選挙終盤に「改革か、後退か!成長か、後退か!」とスローガンを叫んでいた姿は、アジテーションに酔う「革命家」然としていました。そもそも、「美しい国」とは、ナショナリズムが溢れる反動国家であり、彼の言う「憲法改正」は実際は憲法改悪=自由民主主義原理の否定あるいは弱化なのだから、彼は現体制を転覆しようとする「革命家」なのです。
それぞれ抱えている事情があるとはいえ、「保守本流」をいちおう言ってみる舛添要一氏や、本当に保守本流を出自とする加藤紘一氏らとはまったく違うのは当然でしょう。

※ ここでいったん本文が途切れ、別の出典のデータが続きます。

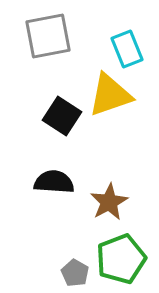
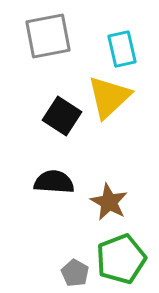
cyan rectangle: moved 5 px left; rotated 9 degrees clockwise
yellow triangle: moved 1 px left, 2 px down; rotated 24 degrees counterclockwise
brown star: rotated 15 degrees counterclockwise
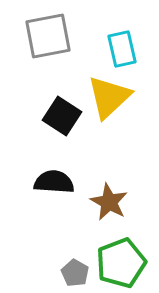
green pentagon: moved 4 px down
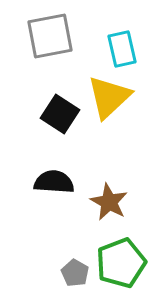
gray square: moved 2 px right
black square: moved 2 px left, 2 px up
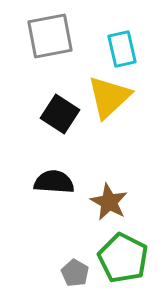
green pentagon: moved 2 px right, 5 px up; rotated 24 degrees counterclockwise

「革命家」であるからには、自らの信念に立脚し、一時的に大衆からの支持を得られないからといって右往左往せず、断固として自ら信じる路線を突き進むということも必要になります。たとえば、レーニンが選挙で選ばれた憲法制定議会を粉砕した悪名高い例が思い起こされます。

しかし、安倍氏が真の革命家なのかどうかというと、彼には小状況への対応をうまく判断できないだけではなく、一定の理論と戦略をもっているようにも思えません。

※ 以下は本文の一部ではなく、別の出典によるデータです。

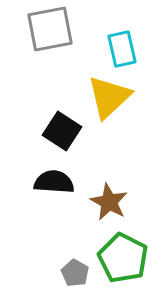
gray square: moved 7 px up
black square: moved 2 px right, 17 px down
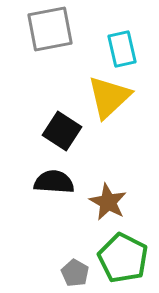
brown star: moved 1 px left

今回、中曽根氏が「お祖父さんの岸首相も困難な安保騒動を切り抜けたので頑張れ」というようなことを言ったようですが、中曽根・岸氏というレベルでの展望・戦略をもっているとも思えません。
だいたい、「美しい国」という情緒的な言い方自体に現れているように、彼の信念はすごく感覚的なものに過ぎないように思われます。「戦後民主主義は悪い」、「自由の行き過ぎは良くない」、「教育勅語は大切だった」、「天皇は日本の中心だ」、「伝統的な家族は大事だ」などのレベルにとどまっていて、それらを理念的に体系化・深化させて、具体的な戦略や政策に練り上げる、真の革命家として資質があるとはとても思えません。そうした指針・理念がないから、小状況に対しても対処できずに、「ナントカ還元水」も「絆創膏坊ちゃん」も放置することになってしまうのでしょう。

そういう点で、同じナショナリストでも石破茂氏のように、論理を大切にする指向がある人から見ると、安倍氏の行いはお粗末きわまりないのでしょう(背後に抱えている事情もあるでしょうけれど)。

そういう意味で、安倍氏ではなく、本当の意味での「革命家」が現れて、戦後レジームの打倒をめざし、理念でも、政策においても高度な内容をもつ指導者となるとき、さらに、それが今のポピュリズム的な動きと結びついていくとき、自由民主主義は完全に死ぬ危険があります。
どこの国でも似たような状況ですが、これから安倍氏がポシャったとしても、危機がなくなるわけではけっしてないということです。